No va a ser así porque, al menos de momento, no habrá nombramiento. «El 22 de mayo ya hablé de que este Ayuntamiento se iba a aplicar un sistema de austeridad mientras dure la crisis económica», dijo el edil para introducir su respuesta a la pregunta del socialista Feliz Fernández. «Todo aquello que no sea necesario -continúo De Lorenzo- se suprimirá. Y el Defensor del Ciudadano es algo que puede esperar».

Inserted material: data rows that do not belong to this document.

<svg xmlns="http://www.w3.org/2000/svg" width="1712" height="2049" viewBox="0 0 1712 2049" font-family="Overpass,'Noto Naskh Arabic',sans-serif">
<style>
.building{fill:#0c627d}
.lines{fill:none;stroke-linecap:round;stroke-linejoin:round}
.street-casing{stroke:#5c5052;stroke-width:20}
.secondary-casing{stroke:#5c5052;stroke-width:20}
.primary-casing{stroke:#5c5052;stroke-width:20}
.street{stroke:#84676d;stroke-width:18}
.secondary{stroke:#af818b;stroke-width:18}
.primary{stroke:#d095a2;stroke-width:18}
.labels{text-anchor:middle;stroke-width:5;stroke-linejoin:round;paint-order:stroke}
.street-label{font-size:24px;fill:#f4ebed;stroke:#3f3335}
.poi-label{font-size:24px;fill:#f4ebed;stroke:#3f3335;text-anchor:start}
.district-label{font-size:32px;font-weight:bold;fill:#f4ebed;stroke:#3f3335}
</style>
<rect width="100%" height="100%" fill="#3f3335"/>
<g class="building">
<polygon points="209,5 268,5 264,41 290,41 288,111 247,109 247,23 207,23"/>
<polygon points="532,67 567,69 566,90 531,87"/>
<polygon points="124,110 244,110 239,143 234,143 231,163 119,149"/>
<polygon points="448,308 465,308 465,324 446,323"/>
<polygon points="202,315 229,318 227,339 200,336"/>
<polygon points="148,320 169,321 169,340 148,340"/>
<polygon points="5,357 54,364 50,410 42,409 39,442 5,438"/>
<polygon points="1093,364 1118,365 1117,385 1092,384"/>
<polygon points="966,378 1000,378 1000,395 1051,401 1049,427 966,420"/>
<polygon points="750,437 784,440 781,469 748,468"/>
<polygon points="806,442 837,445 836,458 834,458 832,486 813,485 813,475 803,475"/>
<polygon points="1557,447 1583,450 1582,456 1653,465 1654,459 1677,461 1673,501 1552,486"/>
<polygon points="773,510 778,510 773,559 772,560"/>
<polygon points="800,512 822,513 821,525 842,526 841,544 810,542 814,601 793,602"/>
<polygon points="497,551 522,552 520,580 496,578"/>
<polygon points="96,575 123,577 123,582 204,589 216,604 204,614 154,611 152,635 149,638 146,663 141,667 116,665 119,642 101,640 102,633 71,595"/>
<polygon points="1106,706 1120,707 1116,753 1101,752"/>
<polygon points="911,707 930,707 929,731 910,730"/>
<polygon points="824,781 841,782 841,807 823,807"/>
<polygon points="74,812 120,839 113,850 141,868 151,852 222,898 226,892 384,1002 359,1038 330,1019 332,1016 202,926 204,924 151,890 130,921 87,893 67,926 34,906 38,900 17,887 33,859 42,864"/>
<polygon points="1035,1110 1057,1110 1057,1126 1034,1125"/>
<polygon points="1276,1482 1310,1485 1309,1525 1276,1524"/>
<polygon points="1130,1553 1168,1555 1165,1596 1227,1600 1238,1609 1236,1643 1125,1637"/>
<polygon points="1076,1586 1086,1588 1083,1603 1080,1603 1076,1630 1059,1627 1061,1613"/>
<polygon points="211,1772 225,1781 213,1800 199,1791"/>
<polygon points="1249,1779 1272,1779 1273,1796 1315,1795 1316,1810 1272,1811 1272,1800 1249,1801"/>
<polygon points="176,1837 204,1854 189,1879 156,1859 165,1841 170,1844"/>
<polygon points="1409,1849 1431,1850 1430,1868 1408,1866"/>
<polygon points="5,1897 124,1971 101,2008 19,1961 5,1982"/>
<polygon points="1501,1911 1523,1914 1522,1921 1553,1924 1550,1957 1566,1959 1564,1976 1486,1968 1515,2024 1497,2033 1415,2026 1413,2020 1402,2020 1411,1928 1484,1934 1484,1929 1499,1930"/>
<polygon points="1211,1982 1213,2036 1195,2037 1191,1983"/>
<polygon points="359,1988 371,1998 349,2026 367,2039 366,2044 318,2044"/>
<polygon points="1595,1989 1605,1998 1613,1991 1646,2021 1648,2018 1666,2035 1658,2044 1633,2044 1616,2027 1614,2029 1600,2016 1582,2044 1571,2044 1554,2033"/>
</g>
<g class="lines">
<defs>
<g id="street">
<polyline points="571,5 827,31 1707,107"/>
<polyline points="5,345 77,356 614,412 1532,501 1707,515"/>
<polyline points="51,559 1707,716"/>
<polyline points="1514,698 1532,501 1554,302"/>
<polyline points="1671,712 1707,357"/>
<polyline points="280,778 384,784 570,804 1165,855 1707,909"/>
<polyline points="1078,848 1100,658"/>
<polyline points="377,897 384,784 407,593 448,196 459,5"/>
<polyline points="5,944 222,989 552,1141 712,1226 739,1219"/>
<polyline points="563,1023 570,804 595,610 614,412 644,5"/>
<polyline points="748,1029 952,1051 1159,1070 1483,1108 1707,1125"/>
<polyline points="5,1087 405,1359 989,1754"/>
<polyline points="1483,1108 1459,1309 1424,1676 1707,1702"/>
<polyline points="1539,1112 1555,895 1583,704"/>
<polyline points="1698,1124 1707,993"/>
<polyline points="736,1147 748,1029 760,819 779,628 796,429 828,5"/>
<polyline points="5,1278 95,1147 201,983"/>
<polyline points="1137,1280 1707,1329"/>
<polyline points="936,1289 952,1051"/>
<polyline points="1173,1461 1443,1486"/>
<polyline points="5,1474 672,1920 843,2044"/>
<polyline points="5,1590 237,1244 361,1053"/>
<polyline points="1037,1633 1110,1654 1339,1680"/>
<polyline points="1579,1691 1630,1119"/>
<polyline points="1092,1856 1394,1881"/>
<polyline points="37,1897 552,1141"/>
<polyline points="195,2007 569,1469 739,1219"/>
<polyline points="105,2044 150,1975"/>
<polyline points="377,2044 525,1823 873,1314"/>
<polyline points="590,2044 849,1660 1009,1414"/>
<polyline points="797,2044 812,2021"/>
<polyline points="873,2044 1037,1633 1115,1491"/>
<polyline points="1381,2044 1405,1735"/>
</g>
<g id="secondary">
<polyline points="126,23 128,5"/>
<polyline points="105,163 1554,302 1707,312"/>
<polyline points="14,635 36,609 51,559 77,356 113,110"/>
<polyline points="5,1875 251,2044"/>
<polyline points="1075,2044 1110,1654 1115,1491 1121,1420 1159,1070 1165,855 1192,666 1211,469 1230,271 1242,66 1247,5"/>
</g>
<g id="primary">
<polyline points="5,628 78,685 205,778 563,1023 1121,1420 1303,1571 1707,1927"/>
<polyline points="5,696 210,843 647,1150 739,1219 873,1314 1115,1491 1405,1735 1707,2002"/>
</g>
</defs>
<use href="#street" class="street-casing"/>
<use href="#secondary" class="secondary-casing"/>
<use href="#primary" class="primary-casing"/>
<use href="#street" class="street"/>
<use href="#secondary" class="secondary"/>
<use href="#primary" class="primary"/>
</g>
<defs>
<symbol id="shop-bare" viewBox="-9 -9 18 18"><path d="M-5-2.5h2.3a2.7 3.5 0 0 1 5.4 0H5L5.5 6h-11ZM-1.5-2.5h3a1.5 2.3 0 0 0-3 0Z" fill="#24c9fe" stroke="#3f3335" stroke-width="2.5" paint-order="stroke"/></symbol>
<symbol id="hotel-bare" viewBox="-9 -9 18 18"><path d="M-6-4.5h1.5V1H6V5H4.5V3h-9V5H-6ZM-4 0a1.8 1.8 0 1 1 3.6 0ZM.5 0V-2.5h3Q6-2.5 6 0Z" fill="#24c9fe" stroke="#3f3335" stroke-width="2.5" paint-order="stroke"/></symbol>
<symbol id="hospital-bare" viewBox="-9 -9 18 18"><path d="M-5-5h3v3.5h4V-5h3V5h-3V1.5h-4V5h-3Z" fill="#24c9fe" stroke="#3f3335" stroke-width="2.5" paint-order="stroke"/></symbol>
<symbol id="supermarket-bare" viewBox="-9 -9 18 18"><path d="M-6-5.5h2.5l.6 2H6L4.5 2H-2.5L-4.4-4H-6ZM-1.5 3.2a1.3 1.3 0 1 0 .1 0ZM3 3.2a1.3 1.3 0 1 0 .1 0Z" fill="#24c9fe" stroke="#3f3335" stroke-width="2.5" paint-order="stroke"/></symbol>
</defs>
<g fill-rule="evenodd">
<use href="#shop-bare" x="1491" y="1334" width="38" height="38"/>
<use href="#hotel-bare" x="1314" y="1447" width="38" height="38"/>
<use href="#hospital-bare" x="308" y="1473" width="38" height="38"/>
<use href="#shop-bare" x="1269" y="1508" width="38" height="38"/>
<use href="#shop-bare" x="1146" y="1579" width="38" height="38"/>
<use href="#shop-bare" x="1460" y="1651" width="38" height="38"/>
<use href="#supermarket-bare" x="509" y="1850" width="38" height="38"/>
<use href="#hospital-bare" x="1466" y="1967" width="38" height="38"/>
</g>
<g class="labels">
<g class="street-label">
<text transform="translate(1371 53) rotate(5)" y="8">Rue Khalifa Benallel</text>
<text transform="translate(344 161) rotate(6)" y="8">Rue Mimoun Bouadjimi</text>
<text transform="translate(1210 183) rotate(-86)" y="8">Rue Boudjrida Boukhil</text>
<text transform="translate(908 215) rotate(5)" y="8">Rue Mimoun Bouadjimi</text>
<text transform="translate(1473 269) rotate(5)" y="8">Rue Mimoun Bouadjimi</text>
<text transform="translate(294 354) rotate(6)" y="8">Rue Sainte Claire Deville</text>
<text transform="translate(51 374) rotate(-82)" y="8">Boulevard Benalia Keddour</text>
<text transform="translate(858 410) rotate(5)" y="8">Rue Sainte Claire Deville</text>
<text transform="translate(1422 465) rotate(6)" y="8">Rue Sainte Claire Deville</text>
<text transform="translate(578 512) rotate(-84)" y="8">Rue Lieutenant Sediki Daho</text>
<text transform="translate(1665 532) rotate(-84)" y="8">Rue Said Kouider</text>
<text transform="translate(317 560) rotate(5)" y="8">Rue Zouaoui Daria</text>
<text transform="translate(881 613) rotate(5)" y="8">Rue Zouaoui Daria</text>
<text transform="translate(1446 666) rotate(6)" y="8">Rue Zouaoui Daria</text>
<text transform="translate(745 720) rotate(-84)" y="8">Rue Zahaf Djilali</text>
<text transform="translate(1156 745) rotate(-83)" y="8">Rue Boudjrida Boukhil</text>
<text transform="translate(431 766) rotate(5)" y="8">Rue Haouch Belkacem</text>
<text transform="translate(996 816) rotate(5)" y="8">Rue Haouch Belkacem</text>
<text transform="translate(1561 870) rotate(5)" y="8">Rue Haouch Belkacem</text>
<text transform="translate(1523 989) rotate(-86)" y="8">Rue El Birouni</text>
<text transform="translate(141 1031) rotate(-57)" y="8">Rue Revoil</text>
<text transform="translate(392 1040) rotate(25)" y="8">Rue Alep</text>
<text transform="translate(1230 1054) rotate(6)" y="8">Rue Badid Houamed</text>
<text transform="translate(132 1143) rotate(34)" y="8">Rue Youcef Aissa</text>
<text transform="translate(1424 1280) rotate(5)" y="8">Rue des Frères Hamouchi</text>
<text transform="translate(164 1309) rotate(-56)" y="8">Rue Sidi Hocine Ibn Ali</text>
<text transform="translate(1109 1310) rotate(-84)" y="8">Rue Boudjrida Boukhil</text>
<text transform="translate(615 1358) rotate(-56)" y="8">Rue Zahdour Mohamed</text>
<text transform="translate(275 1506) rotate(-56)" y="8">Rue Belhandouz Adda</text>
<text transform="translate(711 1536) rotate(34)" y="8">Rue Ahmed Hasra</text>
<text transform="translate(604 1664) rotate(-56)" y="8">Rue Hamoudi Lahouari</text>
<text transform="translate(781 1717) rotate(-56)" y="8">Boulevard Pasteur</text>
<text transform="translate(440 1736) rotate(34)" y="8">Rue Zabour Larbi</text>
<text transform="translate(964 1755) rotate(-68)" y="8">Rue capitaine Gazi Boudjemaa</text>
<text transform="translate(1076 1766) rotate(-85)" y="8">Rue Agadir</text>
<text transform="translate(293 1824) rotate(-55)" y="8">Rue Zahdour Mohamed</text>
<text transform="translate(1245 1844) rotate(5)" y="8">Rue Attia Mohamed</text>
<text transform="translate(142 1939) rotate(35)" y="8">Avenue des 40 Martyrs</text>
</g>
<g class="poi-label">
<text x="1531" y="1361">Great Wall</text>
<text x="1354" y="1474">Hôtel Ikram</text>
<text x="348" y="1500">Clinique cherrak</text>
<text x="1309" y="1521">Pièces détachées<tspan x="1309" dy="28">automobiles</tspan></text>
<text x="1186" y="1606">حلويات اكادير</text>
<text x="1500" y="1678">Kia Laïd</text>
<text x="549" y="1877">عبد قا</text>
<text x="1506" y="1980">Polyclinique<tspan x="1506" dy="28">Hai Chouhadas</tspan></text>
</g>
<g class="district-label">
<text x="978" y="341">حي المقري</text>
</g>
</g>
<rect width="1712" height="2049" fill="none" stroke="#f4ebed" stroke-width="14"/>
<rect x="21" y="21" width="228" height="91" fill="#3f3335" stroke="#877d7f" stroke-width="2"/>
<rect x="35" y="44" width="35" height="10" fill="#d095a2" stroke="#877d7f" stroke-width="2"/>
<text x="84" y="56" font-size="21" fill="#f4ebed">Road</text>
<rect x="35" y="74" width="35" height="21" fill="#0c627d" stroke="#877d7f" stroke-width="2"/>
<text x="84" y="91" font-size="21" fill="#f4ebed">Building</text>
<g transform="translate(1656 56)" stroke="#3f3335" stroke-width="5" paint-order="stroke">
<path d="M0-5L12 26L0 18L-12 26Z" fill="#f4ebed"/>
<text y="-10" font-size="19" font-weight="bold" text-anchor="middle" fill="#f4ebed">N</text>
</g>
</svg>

La decisión De Lorenzo elimina de un plumazo las expectativas dadas a Cuetos en diciembre de 2006 y dejará a los ciudadanos sin una persona para mediar con la Administración local. Pero el edil no ve ningún problema: «Los defensores de los ciudadanos ya estamos aquí», dijo señalando a la Corporación municipal. De Lorenzo aseguró además que paralizar el nombramiento permitirá un ahorro «que puede superar los 20 millones de pesetas al año (120.000 euros)».
Bienes y patrimonio
Pero antes de llegar a este asunto, los 27 ediles ya habían abordado otro relacionados con las cuentas, aunque con las propias. Los tres grupos municipales aprobaron por unanimidad hacer públicos a partir del 7 del próximo mes sus bienes y su patrimonio. «A partir de julio, el Ayuntamiento será uno de los primeros de España en actualizar este modelo», tras Gijón, se felicitó el concejal de Economía, Agustín Iglesias Caunedo.
Pero como si tanto entendimiento no fuera bueno, el popular lanzó el dardo a la Administración regional para que haga lo propio. «Nos gustaría que otras administraciones dieran ejemplo y que los cargos públicos no elegidos en las urnas, como los presidentes de las empresas públicas, hagan lo mismo».